:: Task instructions ::
For the entries below, return the line holding "para atraer la" together with all lines after it, unchanged, and leave every picture out.

--------------------------------

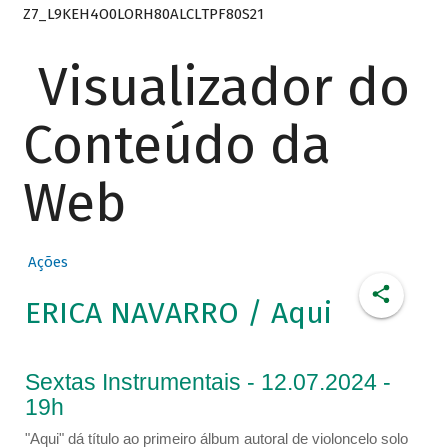
Z7_L9KEH4O0LORH80ALCLTPF80S21
Visualizador do
Conteúdo da
Web
Ações
ERICA NAVARRO / Aqui
Sextas Instrumentais - 12.07.2024 -
19h
"Aqui" dá título ao primeiro álbum autoral de violoncelo solo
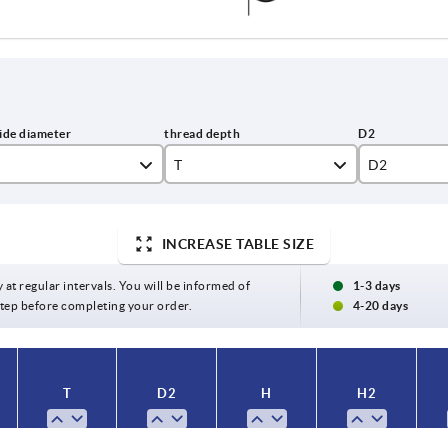
T
D2
12
13,5
INCREASE TABLE SIZE
17
19
y at regular intervals. You will be informed of
1-3 days
 step before completing your order.
4-20 days
T
D2
H
H2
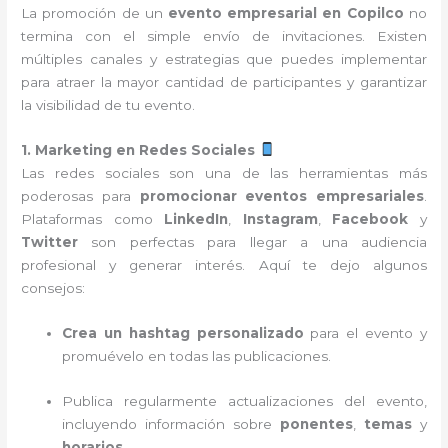
La promoción de un
evento empresarial en Copilco
no
termina con el simple envío de invitaciones. Existen
múltiples canales y estrategias que puedes implementar
para atraer la mayor cantidad de participantes y garantizar
la visibilidad de tu evento.
1. Marketing en Redes Sociales
Las redes sociales son una de las herramientas más
poderosas para
promocionar eventos empresariales
.
Plataformas como
LinkedIn
,
Instagram
,
Facebook
y
Twitter
son perfectas para llegar a una audiencia
profesional y generar interés. Aquí te dejo algunos
consejos:
Crea un hashtag personalizado
para el evento y
promuévelo en todas las publicaciones.
Publica regularmente actualizaciones del evento,
incluyendo información sobre
ponentes
,
temas
y
horarios
.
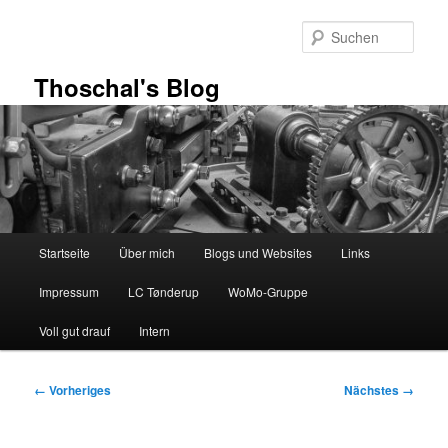
Zum
primären
Such
Inhalt
springen
Thoschal's Blog
Hauptmenü
Startseite
Über mich
Blogs und Websites
Links
Impressum
LC Tønderup
WoMo-Gruppe
Voll gut drauf
Intern
Bilder-
← Vorheriges
Nächstes →
Navigation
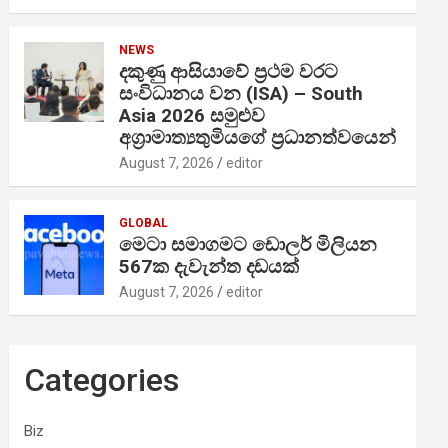
NEWS
දකුණු ආසියාවේ ප්‍රථම වරට
සංවිධානය වන (ISA) – South
Asia 2026 සමුළුව
අග්‍රාමාත්‍යතුමියගේ ප්‍රධානත්වයෙන්
August 7, 2026
editor
GLOBAL
මෙටා සමාගමට ඩොලර් මිලියන
567ක දැවැන්ත දඩයක්
August 7, 2026
editor
Categories
Biz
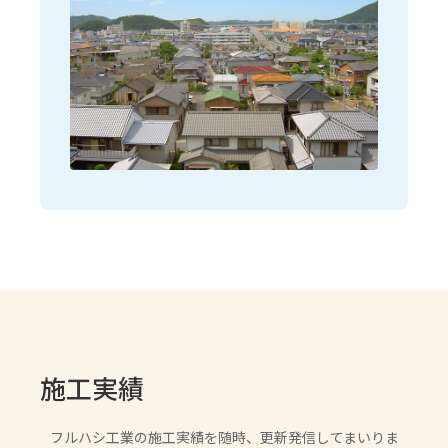
施工実績
フルハシ工業の施工実績を随時、更新発信してまいりま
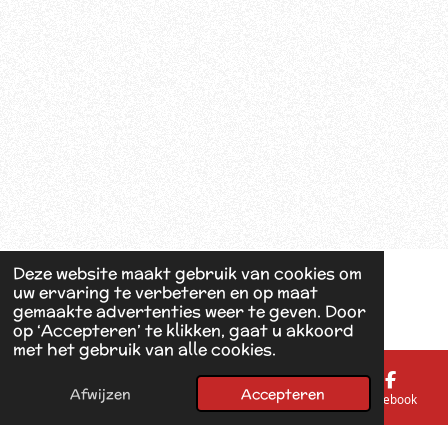
Deze website maakt gebruik van cookies om
uw ervaring te verbeteren en op maat
gemaakte advertenties weer te geven. Door
op ‘Accepteren’ te klikken, gaat u akkoord
met het gebruik van alle cookies.
Afwijzen
Accepteren
E-mailadres
Telefoonnummer
Kaart
Facebook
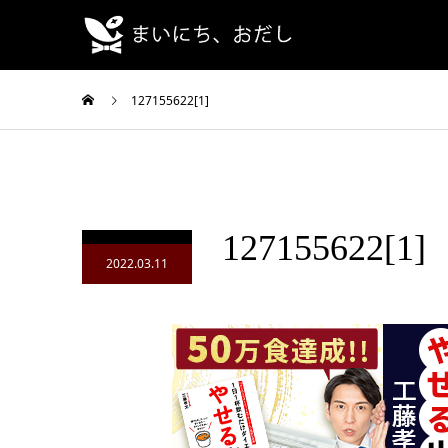
127155622[1]
127155622[1]
2022.03.11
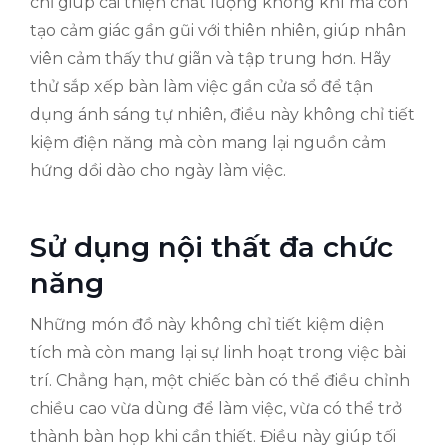
chỉ giúp cải thiện chất lượng không khí mà còn
tạo cảm giác gần gũi với thiên nhiên, giúp nhân
viên cảm thấy thư giãn và tập trung hơn. Hãy
thử sắp xếp bàn làm việc gần cửa sổ để tận
dụng ánh sáng tự nhiên, điều này không chỉ tiết
kiệm điện năng mà còn mang lại nguồn cảm
hứng dồi dào cho ngày làm việc.
Sử dụng nội thất đa chức
năng
Những món đồ này không chỉ tiết kiệm diện
tích mà còn mang lại sự linh hoạt trong việc bài
trí. Chẳng hạn, một chiếc bàn có thể điều chỉnh
chiều cao vừa dùng để làm việc, vừa có thể trở
thành bàn họp khi cần thiết. Điều này giúp tối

--------------------------------

:: The completed task ::
para atraer la mayor cantidad de participantes y garantizar
la visibilidad de tu evento.
1. Marketing en Redes Sociales
Las redes sociales son una de las herramientas más
poderosas para
promocionar eventos empresariales
.
Plataformas como
LinkedIn
,
Instagram
,
Facebook
y
Twitter
son perfectas para llegar a una audiencia
profesional y generar interés. Aquí te dejo algunos
consejos:
Crea un hashtag personalizado
para el evento y
promuévelo en todas las publicaciones.
Publica regularmente actualizaciones del evento,
incluyendo información sobre
ponentes
,
temas
y
horarios
.
Zum
primären
Such
Inhalt
springen
Thoschal's Blog
Hauptmenü
Startseite
Über mich
Blogs und Websites
Links
Impressum
LC Tønderup
WoMo-Gruppe
Voll gut drauf
Intern
Bilder-
← Vorheriges
Nächstes →
Navigation
NEWS
දකුණු ආසියාවේ ප්‍රථම වරට
සංවිධානය වන (ISA) – South
Asia 2026 සමුළුව
අග්‍රාමාත්‍යතුමියගේ ප්‍රධානත්වයෙන්
August 7, 2026
editor
GLOBAL
මෙටා සමාගමට ඩොලර් මිලියන
567ක දැවැන්ත දඩයක්
August 7, 2026
editor
Categories
Biz
施工実績
フルハシ工業の施工実績を随時、更新発信してまいりま
Deze website maakt gebruik van cookies om
uw ervaring te verbeteren en op maat
gemaakte advertenties weer te geven. Door
op ‘Accepteren’ te klikken, gaat u akkoord
met het gebruik van alle cookies.
Afwijzen
Accepteren
E-mailadres
Telefoonnummer
Kaart
Facebook
127155622[1]
127155622[1]
2022.03.11
chỉ giúp cải thiện chất lượng không khí mà còn
tạo cảm giác gần gũi với thiên nhiên, giúp nhân
viên cảm thấy thư giãn và tập trung hơn. Hãy
thử sắp xếp bàn làm việc gần cửa sổ để tận
dụng ánh sáng tự nhiên, điều này không chỉ tiết
kiệm điện năng mà còn mang lại nguồn cảm
hứng dồi dào cho ngày làm việc.
Sử dụng nội thất đa chức
năng
Những món đồ này không chỉ tiết kiệm diện
tích mà còn mang lại sự linh hoạt trong việc bài
trí. Chẳng hạn, một chiếc bàn có thể điều chỉnh
chiều cao vừa dùng để làm việc, vừa có thể trở
thành bàn họp khi cần thiết. Điều này giúp tối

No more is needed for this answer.